[REQUIREMENT]
Answer these questions from the planning post below:
1. On what date does the author aim to launch the family of interoperability-centered projects?
2. Into what kind of document did the author gather the plan?
3. Which version of the OpenDocument Format is moving toward ratification as an OASIS Standard?

╭─ PAGE EXTRACT

I’ve been looking at all of the projects that I have and the number of burners there are for my efforts.
In the past week, I realized that I needed a consolidated plan with defensible, risk-managed timelines for getting to where I want to be on New Years Day, 2011: Launching a family of interoperability-centered tutorial, test-fixture, and reference-implementation projects around document formats and their processing. (Hmm, short enough for an elavator speech but not something I would be able to recite at gunpoint. Needs work.)
I have gathered my envisioning into a spreadsheet that keeps my commitment and my management of it in a structure that holds my vision in existence. Here is the finish line and, at the bottom, where I am standing right now:
This is a high-level perspective. I blocked out the calendar weeks and arranged more-or-less week-sized chunks in which to make headway along four tracks. Since I am a solo developer, this is enough for me to follow and use as an instrument for keeping my eye on critical setbacks and interdependencies that I must keep my attention on. There’s an opportunity for some Personal Kanban and Personal Software Process.
The OpenDocument Format continuation work is related to my current involvement on the OASIS ODF and OIC Technical Committees, as well as the ISO/IEC JTC1 SC34 WG6 working-group for ODF maintenance. As ODF 1.2 moves toward ratification as an OASIS Standard in early 2011, there is a hiatus that allows me to devote more attention to Interoperability and Conformance and the alignment of the ISO/IEC and OASIS efforts.
The blog, web, and development system (Centrale) efforts have been identified here in a piece-meal fashion. This three-track view provides my first projection of a coherent feasible structure on those activities. There will be many opportunities for adjustment and course-correction as progress is made and details of further steps are reviewed.

╰─
╭─ DATASET EXCERPTS

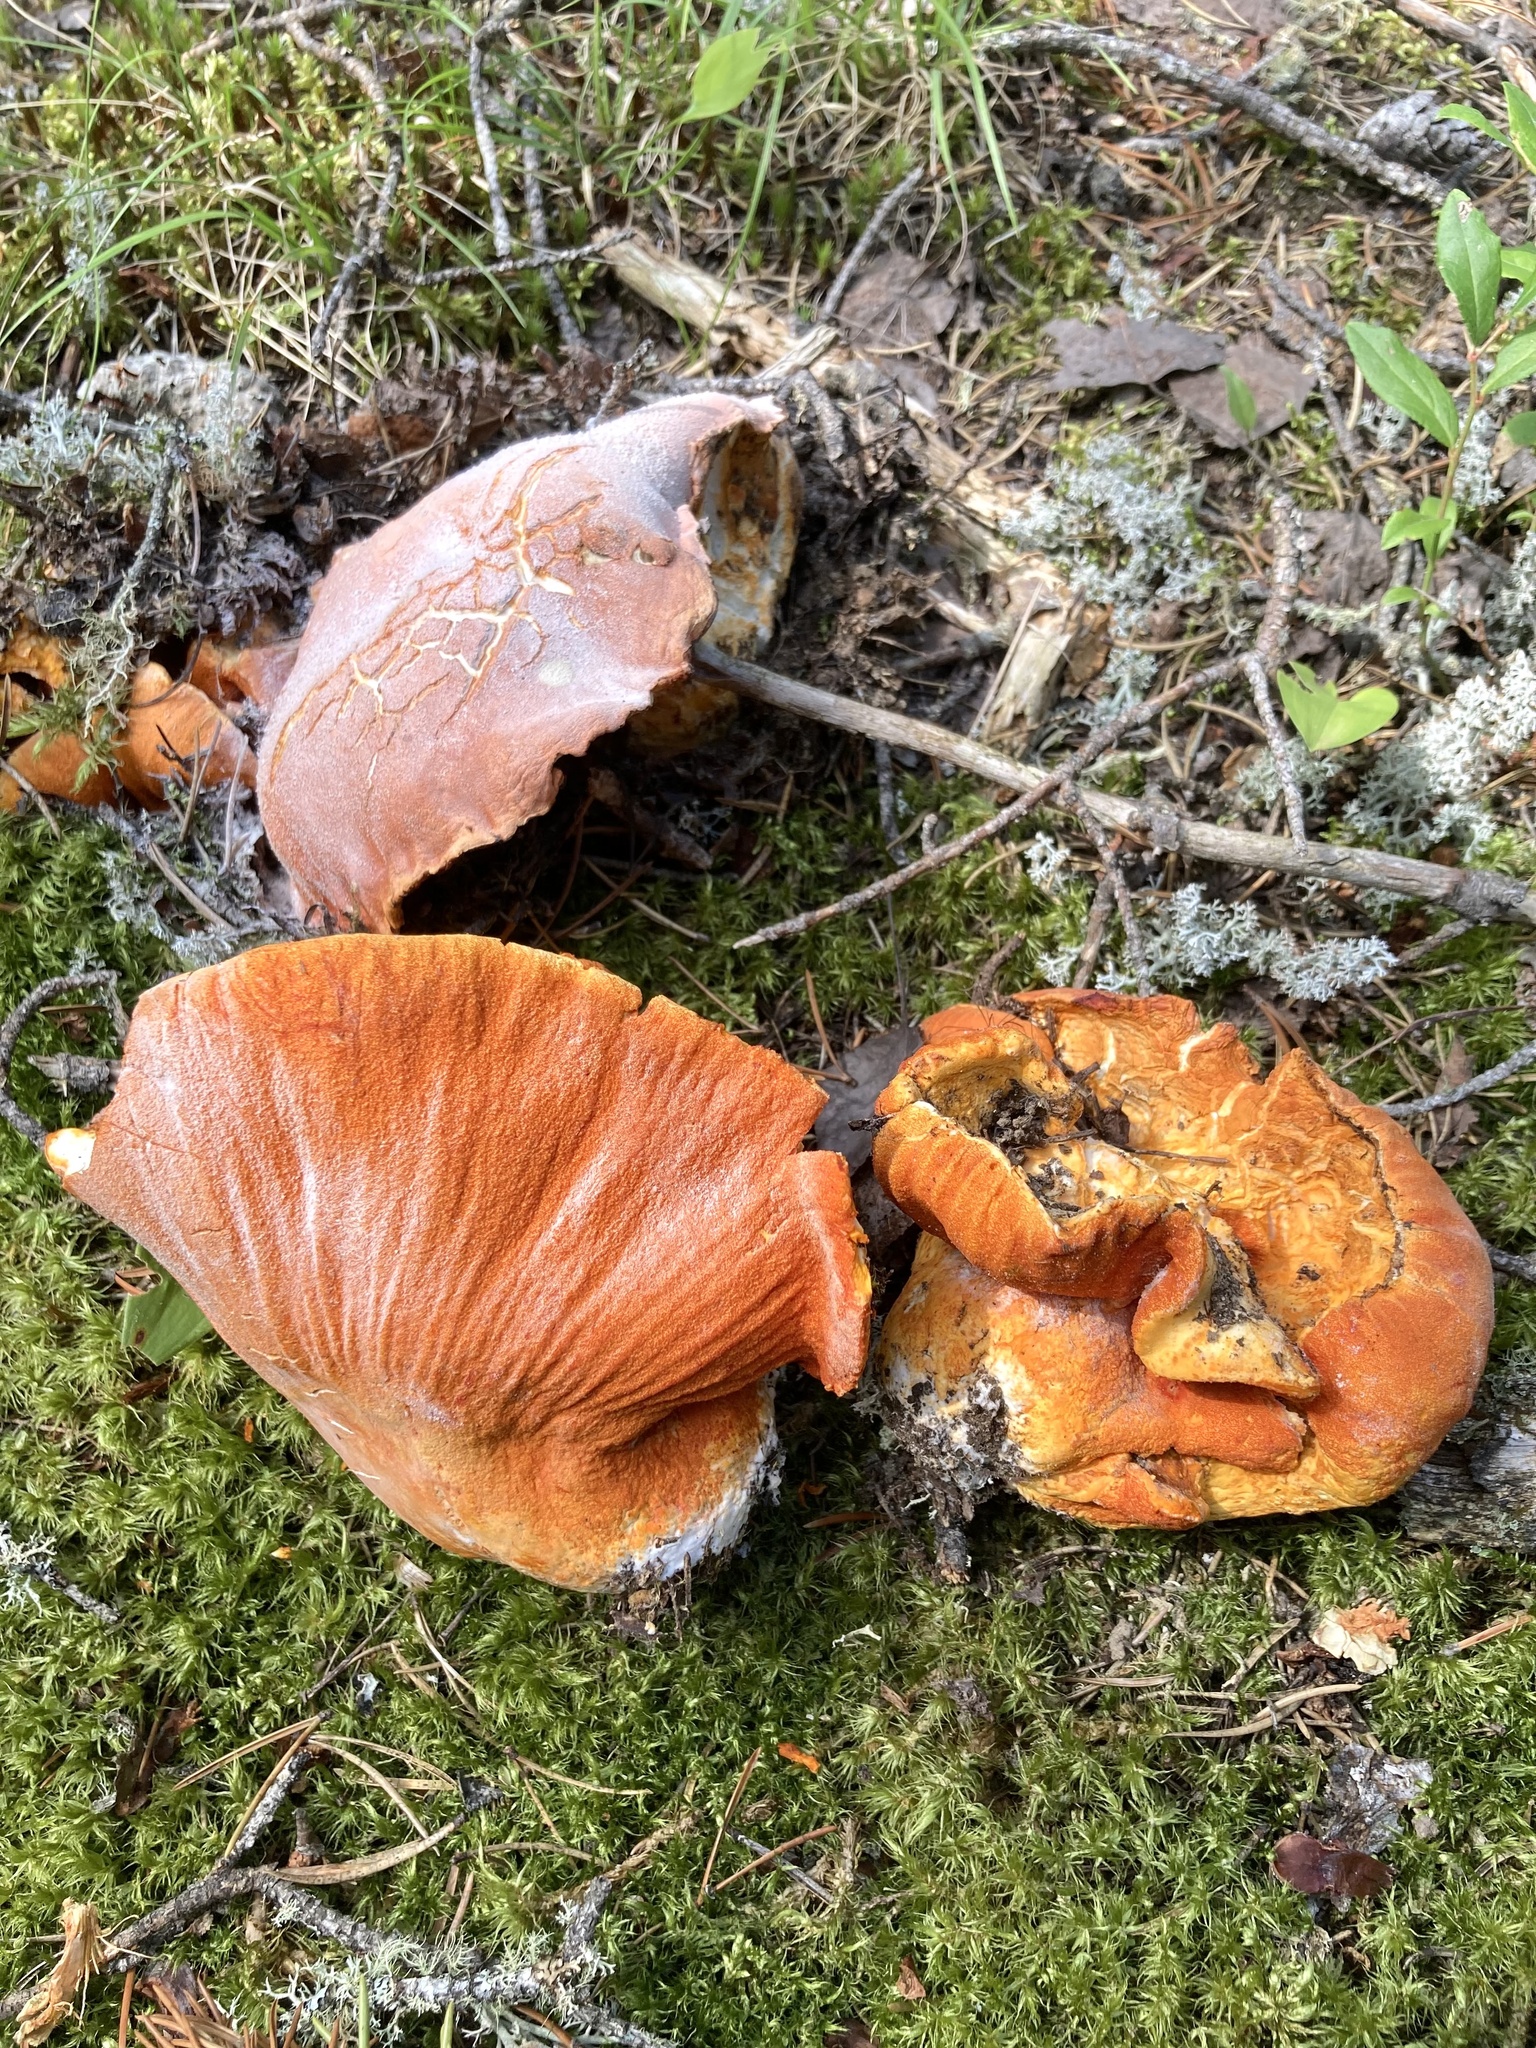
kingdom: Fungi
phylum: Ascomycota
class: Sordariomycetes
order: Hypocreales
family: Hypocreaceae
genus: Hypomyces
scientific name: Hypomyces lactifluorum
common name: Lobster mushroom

╰─
╭─ DATASET EXCERPTS

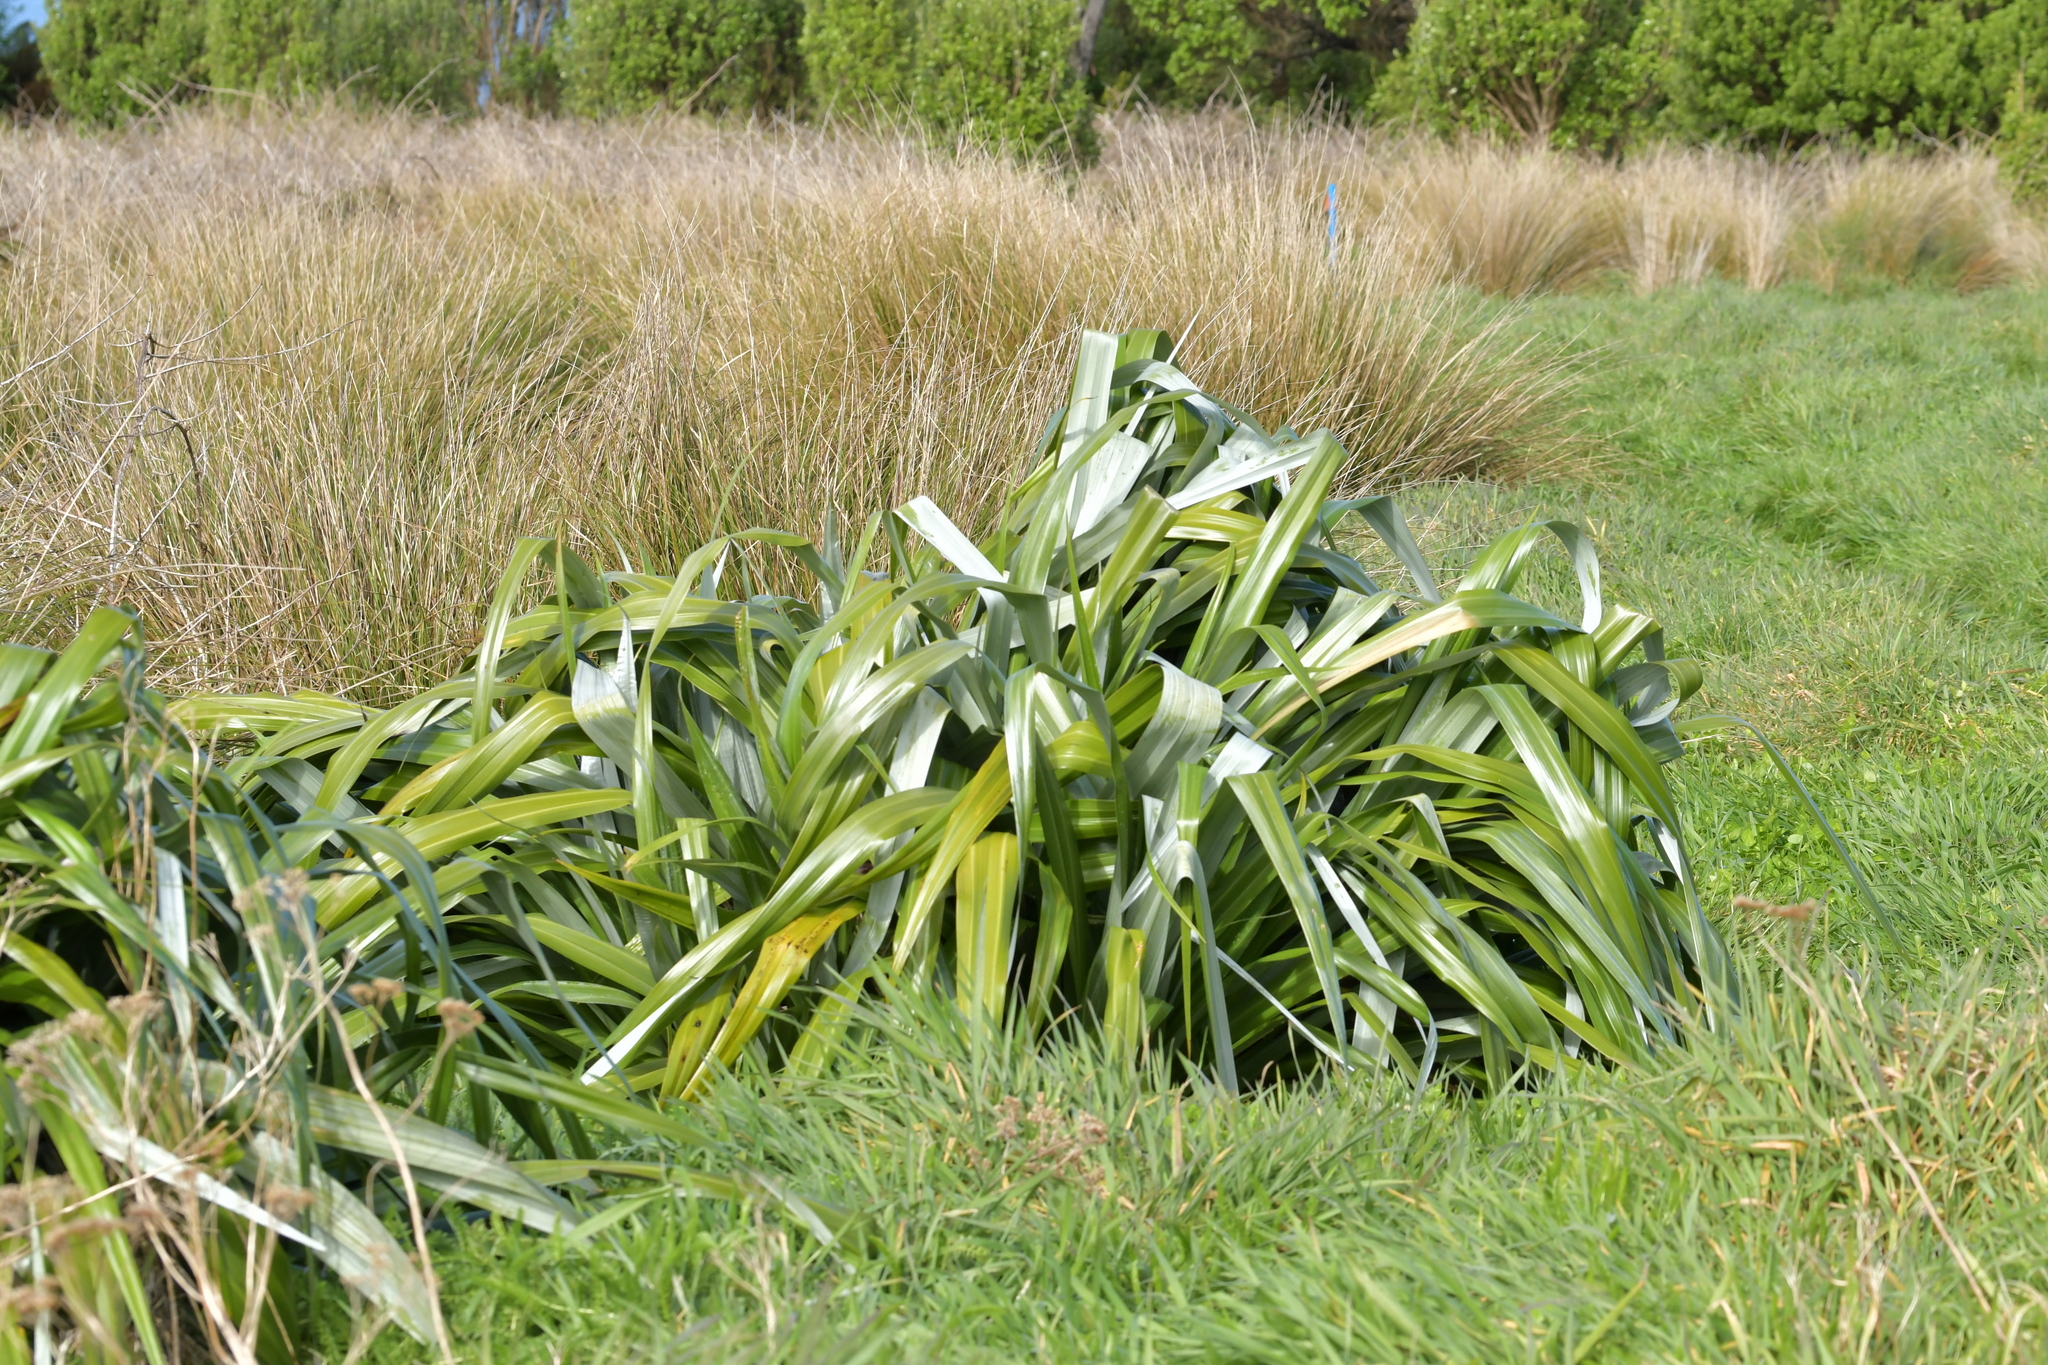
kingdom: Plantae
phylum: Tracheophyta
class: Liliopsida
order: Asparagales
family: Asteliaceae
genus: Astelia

╰─
╭─ DATASET EXCERPTS

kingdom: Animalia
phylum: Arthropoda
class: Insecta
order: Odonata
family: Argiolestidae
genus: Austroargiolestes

╰─

[SOLUTION TO THE EXERCISE]
1. New Years Day, 2011.
2. A spreadsheet.
3. ODF 1.2.